Destaca Grau que a la abrumadora presencia del falo en contextos relacionados con el culto a la fertilidad se une en muchos casos la figuración de la higa, gesto insolente con idéntica finalidad, que significa la unión de ambos sexos mediante la introducción del pulgar entre el dedo índice y el corazón. «En el caso de la higa, sí se ha mantenido en representación y objetivo, a través del tamiz ideológico cristiano, y se documenta en numerosos ejemplos, incluida la protección de los infantes de la casa de Austria, retratados con estos talismanes por Velázquez, entre otros», subraya.
Pallarés también acoge numerosas huellas de los moradores de la Edad Media. Uno de los artesonados del museo esconde una pintada que reza «Soy puesto en gran pensamiento» y cuya autoría no ha podido ser descifrada.
Lo mismo puede decirse de una chimenea inacabada que ornamentaba uno de los vanos del antiguo Palacio de los Trastámara que construyera Enrique II hacia 1377 en la calle de la Rúa y al que ya el Emperador Carlos V renunció por su indigno estado. Pues bien, el misterio radica en el hecho de que está inacabada, como si el artista al que se hubiera encomendado la tarea la hubiera abandonado sin que, hasta el momento, se conozca la razón.
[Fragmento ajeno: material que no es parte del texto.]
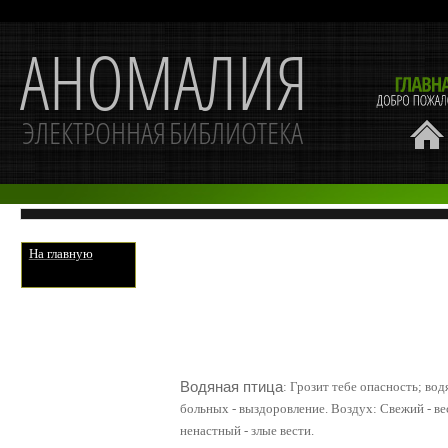
На главную
Водяная птица
: Грозит тебе опасность; вод
больных - выздоровление. Воздух:
Свежий
- ве
ненастный - злые вести.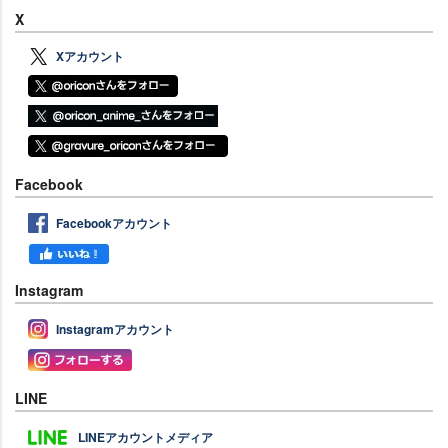
X
Xアカウント
Facebook
Facebookアカウント
Instagram
Instagramアカウント
LINE
LINEアカウントメディア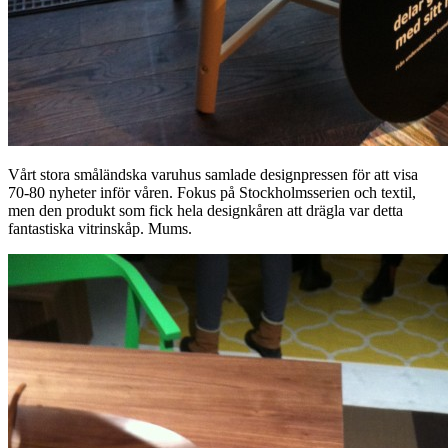
Vårt stora småländska varuhus samlade designpressen för att visa
70-80 nyheter inför våren. Fokus på Stockholmsserien och textil,
men den produkt som fick hela designkåren att drägla var detta
fantastiska vitrinskåp. Mums.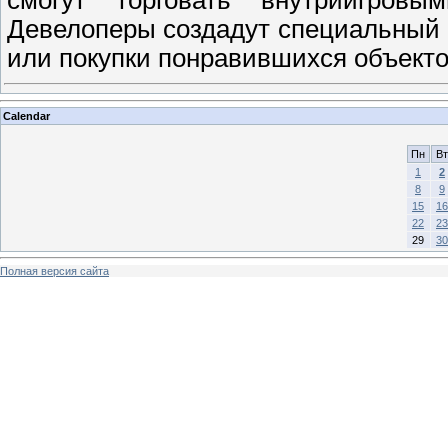
Девелоперы создадут специальный 
или покупки понравившихся объекто
Calendar
Пн
Вт
1
2
8
9
15
16
22
23
29
30
Полная версия сайта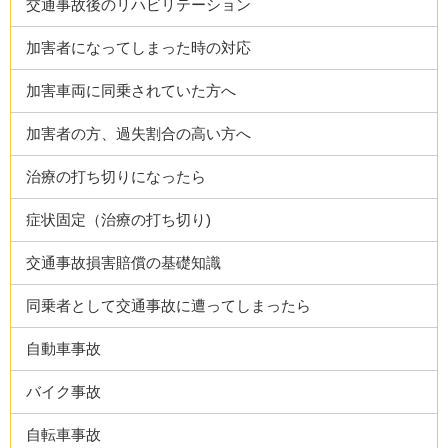
交通事故後のリハビリテーション
加害者になってしまった時の対応
加害車両に同乗されていた方へ
加害者の方、過失割合の高い方へ
治療の打ち切りになったら
症状固定（治療の打ち切り)
交通事故損害賠償の基礎知識
同乗者として交通事故に遭ってしまったら
自動車事故
バイク事故
自転車事故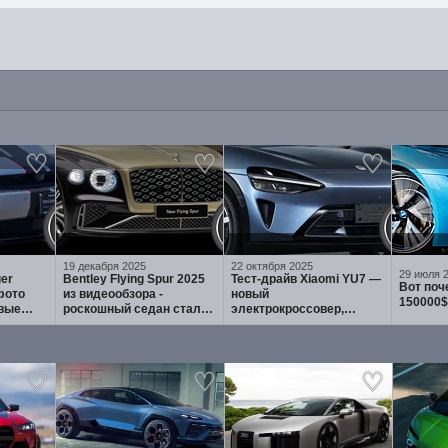
19 декабря 2025
22 октября 2025
29 июля 
er
Bentley Flying Spur 2025
Тест-драйв Xiaomi YU7 —
Вот поч
фото
из видеообзора -
новый
150000$
рвые
роскошный седан стал
электрокроссовер,
быстрее, умнее и
который бросает вызов
эк,
технологичнее
Tesla Model Y ⚡
ebody и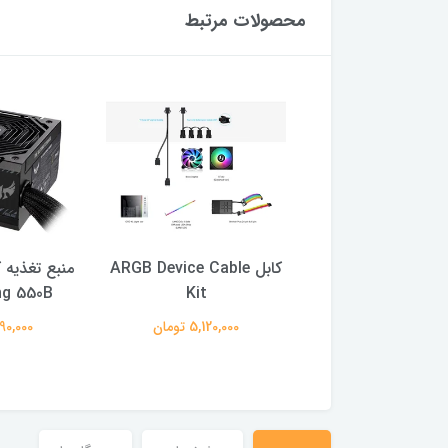
محصولات مرتبط
فن کیس لیان لی UNI Fan
كابل ARGB Device Cable
منبع تغذیه 
SL120 RGB Black بسته 3
Kit
g 550B
عددی
5,120,000 تومان
14,590,000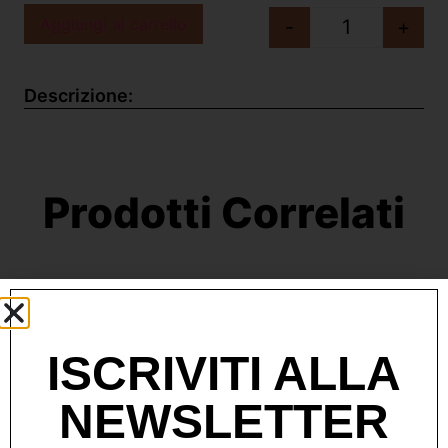
Aggiungi al carrello
-
+
Descrizione:
Prodotti Correlati
ISCRIVITI ALLA
NEWSLETTER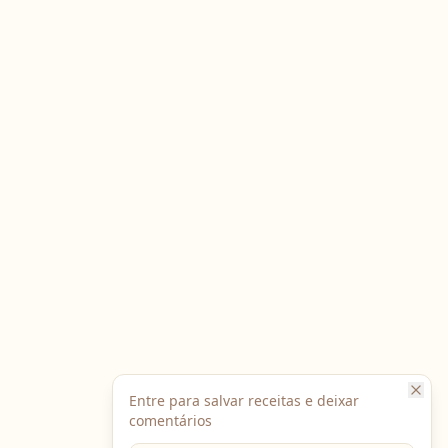
Entre para salvar receitas e deixar
comentários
Hay que reseñar el boceto de Colón ante los Reyes Católicos, obra de Antonio González Velázquez. La procedencia de este cuadro es desconocida y su gemelo se encuentra en la bóveda del comedor del Palacio Real de Madrid. En el siglo XVIII, González Velázquez era uno de los más grandes artistas españoles, con lo que se desconoce por qué una de sus obras terminó en un lugar tan alejado de la Corte como León. Luis Grau precisa que de este ensayo, o cuadro de presentación —para que el cliente deliberase— se conservan dos versiones, una en el Museo de Quimper (Francia), y la de este Museo, sin duda de mayor calidad. En su composición, dos cortejos se contraponen según una línea imaginaria que corta el cuadro diagonalmente: por un lado el Descubridor del Nuevo Mundo se arrodilla ante Isabel y Fernando, en trono bajo palio con un edificio neoclásico al fondo, y ofrece a los monarcas una esfera terráquea.
Más plausible es el cuadro que Federico de Madrazo realizó con motivo de la mayoría de edad de la reina Isabel II y que se encuentra frente al de González Velázquez. La razón por la cual un artista de esta magnitud aceptó un encargo de León podría radicar en el hecho de que su hermano Juan era por aquel entonces uno de los arquitectos de la Catedral. Quién sabe si el latino quid pro quo se materializó en los hermanos Madrazo y las virtudes y vicios humanos también lucen en Pallarés.